*Entries shown*.
——
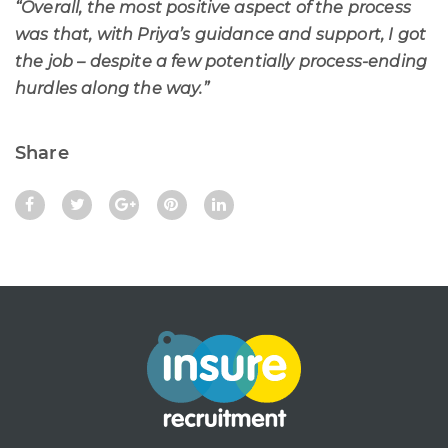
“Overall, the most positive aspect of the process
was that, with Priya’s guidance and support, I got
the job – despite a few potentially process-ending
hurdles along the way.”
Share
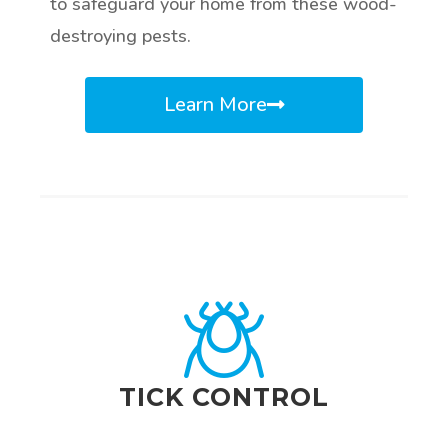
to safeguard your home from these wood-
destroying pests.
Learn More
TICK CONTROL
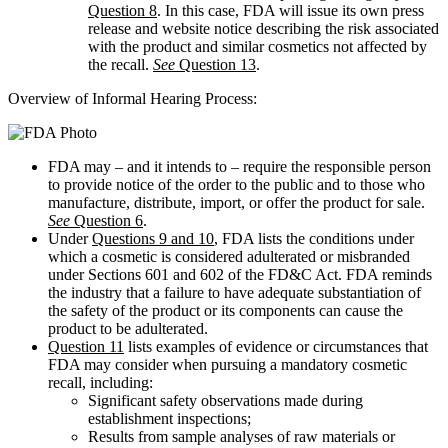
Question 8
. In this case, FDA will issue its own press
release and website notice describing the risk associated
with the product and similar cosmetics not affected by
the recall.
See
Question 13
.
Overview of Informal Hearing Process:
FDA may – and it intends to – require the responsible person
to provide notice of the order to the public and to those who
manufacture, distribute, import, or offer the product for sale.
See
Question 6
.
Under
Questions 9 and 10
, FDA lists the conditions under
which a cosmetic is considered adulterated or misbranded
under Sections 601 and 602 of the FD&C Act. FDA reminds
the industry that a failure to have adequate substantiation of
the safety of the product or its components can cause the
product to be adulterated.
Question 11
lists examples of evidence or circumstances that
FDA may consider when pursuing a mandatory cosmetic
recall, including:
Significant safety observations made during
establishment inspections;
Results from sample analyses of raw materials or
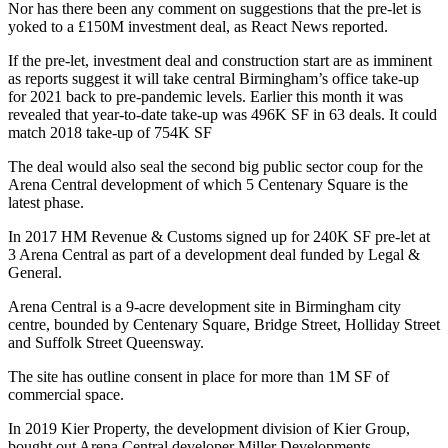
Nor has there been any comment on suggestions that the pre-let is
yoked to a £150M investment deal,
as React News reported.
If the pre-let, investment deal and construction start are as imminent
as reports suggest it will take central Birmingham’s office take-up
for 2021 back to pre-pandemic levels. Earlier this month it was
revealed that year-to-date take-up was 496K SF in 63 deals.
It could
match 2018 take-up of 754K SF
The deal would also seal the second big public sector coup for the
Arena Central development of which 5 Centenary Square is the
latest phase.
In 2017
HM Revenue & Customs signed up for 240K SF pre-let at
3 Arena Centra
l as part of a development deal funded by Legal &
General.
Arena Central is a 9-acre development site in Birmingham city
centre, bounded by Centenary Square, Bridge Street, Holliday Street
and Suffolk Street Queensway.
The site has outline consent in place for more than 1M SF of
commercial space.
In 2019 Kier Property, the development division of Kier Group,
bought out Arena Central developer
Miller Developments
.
——
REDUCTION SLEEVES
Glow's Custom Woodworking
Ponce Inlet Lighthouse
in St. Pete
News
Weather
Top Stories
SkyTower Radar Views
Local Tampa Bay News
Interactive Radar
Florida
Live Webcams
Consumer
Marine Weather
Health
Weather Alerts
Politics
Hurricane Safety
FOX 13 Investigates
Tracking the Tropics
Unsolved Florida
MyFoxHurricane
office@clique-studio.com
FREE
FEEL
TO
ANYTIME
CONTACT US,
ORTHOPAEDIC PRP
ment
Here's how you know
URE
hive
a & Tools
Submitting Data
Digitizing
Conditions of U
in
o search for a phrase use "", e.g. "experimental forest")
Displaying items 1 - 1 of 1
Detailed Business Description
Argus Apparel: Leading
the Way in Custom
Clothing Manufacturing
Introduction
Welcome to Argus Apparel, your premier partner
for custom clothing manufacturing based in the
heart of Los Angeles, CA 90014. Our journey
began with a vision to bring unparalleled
——
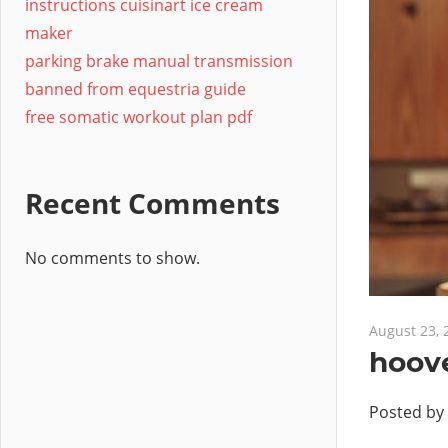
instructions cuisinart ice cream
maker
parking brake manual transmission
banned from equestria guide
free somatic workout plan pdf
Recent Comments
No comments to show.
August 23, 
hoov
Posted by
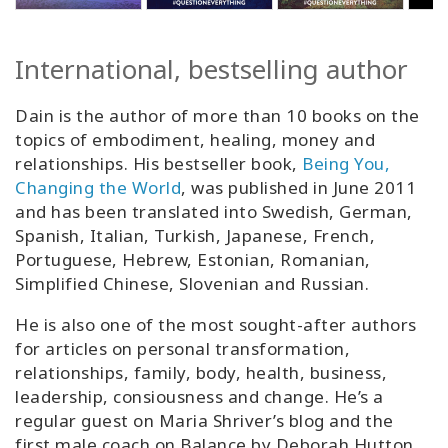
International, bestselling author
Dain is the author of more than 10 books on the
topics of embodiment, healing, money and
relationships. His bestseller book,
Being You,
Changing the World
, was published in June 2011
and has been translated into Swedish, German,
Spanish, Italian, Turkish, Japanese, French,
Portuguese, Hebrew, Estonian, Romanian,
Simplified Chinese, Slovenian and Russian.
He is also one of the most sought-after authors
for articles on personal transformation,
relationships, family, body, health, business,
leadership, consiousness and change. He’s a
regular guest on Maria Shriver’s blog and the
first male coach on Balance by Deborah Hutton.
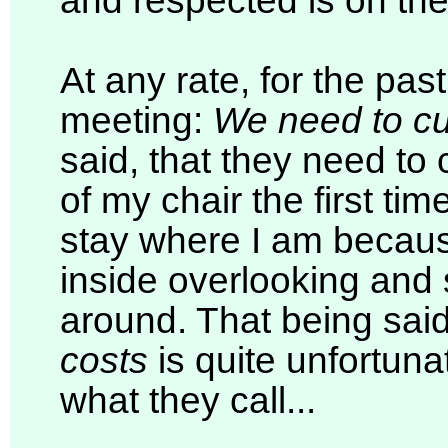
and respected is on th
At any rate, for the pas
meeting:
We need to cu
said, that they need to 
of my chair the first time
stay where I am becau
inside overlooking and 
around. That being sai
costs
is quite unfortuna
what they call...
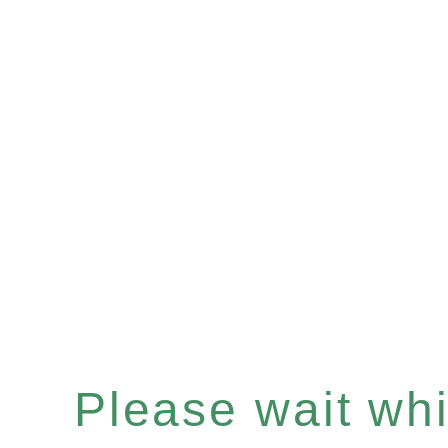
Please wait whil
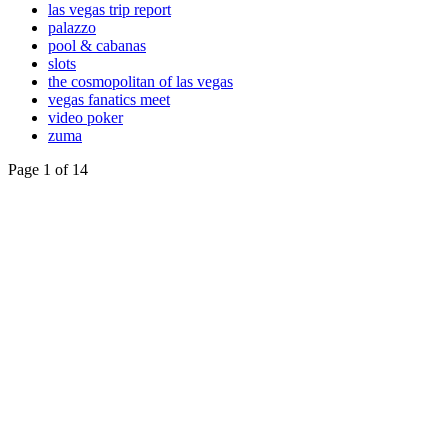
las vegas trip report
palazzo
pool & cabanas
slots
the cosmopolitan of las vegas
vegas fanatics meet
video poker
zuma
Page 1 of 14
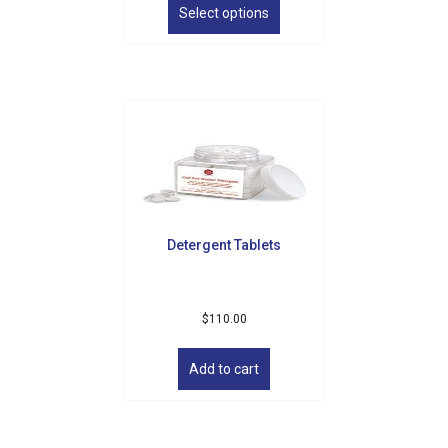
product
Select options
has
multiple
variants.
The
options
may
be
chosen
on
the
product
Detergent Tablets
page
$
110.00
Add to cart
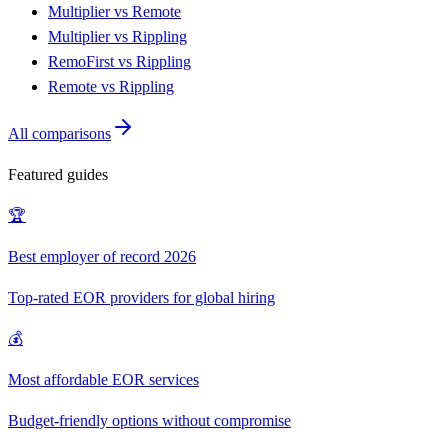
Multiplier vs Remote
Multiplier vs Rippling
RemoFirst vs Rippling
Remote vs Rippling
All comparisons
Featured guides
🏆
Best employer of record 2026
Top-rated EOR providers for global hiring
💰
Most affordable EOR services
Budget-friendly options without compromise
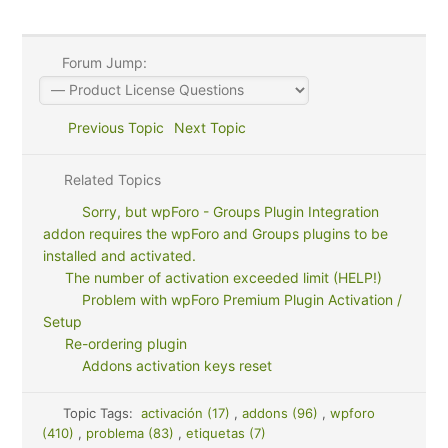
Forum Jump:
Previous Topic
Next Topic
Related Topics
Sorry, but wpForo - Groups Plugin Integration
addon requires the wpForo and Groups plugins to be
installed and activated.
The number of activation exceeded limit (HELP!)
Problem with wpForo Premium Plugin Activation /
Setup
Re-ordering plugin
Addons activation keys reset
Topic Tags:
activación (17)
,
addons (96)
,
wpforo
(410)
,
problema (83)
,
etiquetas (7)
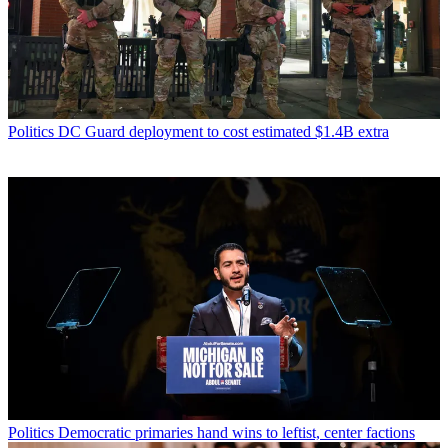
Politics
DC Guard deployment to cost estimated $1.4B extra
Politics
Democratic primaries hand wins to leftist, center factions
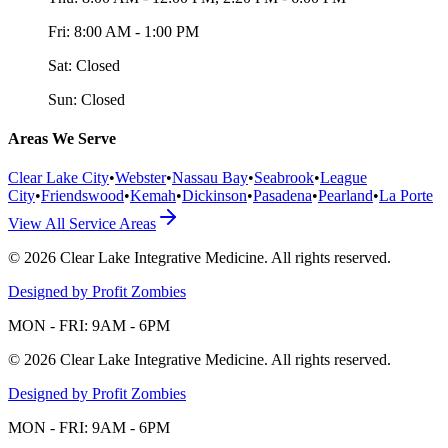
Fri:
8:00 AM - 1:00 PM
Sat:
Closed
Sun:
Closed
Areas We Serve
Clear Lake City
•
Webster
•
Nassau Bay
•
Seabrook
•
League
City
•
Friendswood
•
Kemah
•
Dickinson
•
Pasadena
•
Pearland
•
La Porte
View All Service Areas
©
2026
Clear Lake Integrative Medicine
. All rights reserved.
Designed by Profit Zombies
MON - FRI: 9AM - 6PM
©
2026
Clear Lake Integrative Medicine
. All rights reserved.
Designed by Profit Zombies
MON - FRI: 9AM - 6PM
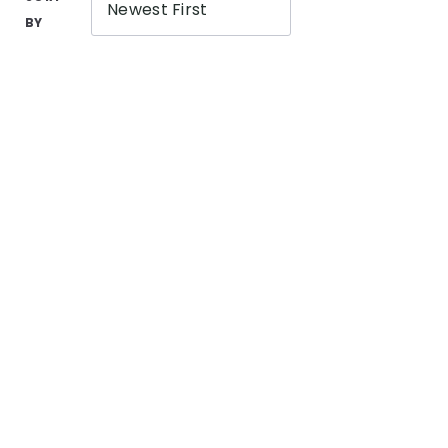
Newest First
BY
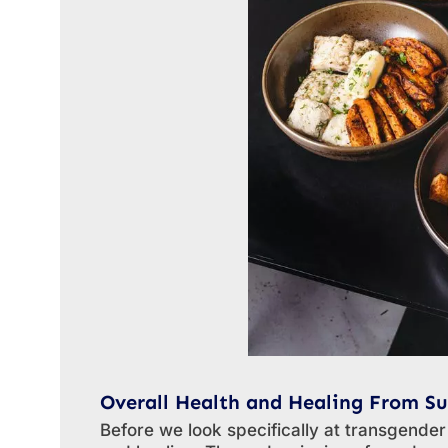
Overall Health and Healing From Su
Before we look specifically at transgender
——
*Problem requirements*.
Everything from the line with "of the process" down to the line with "FDA may consider" in the data above should be copied exactly, with both end lines kept and the pictures left out.

*Task result*.
“Overall, the most positive aspect of the process
was that, with Priya’s guidance and support, I got
the job – despite a few potentially process-ending
hurdles along the way.”
Share
to safeguard your home from these wood-
destroying pests.
Learn More
TICK CONTROL
Question 8
. In this case, FDA will issue its own press
release and website notice describing the risk associated
with the product and similar cosmetics not affected by
the recall.
See
Question 13
.
Overview of Informal Hearing Process:
FDA may – and it intends to – require the responsible person
to provide notice of the order to the public and to those who
manufacture, distribute, import, or offer the product for sale.
See
Question 6
.
Under
Questions 9 and 10
, FDA lists the conditions under
which a cosmetic is considered adulterated or misbranded
under Sections 601 and 602 of the FD&C Act. FDA reminds
the industry that a failure to have adequate substantiation of
the safety of the product or its components can cause the
product to be adulterated.
Question 11
lists examples of evidence or circumstances that
FDA may consider when pursuing a mandatory cosmetic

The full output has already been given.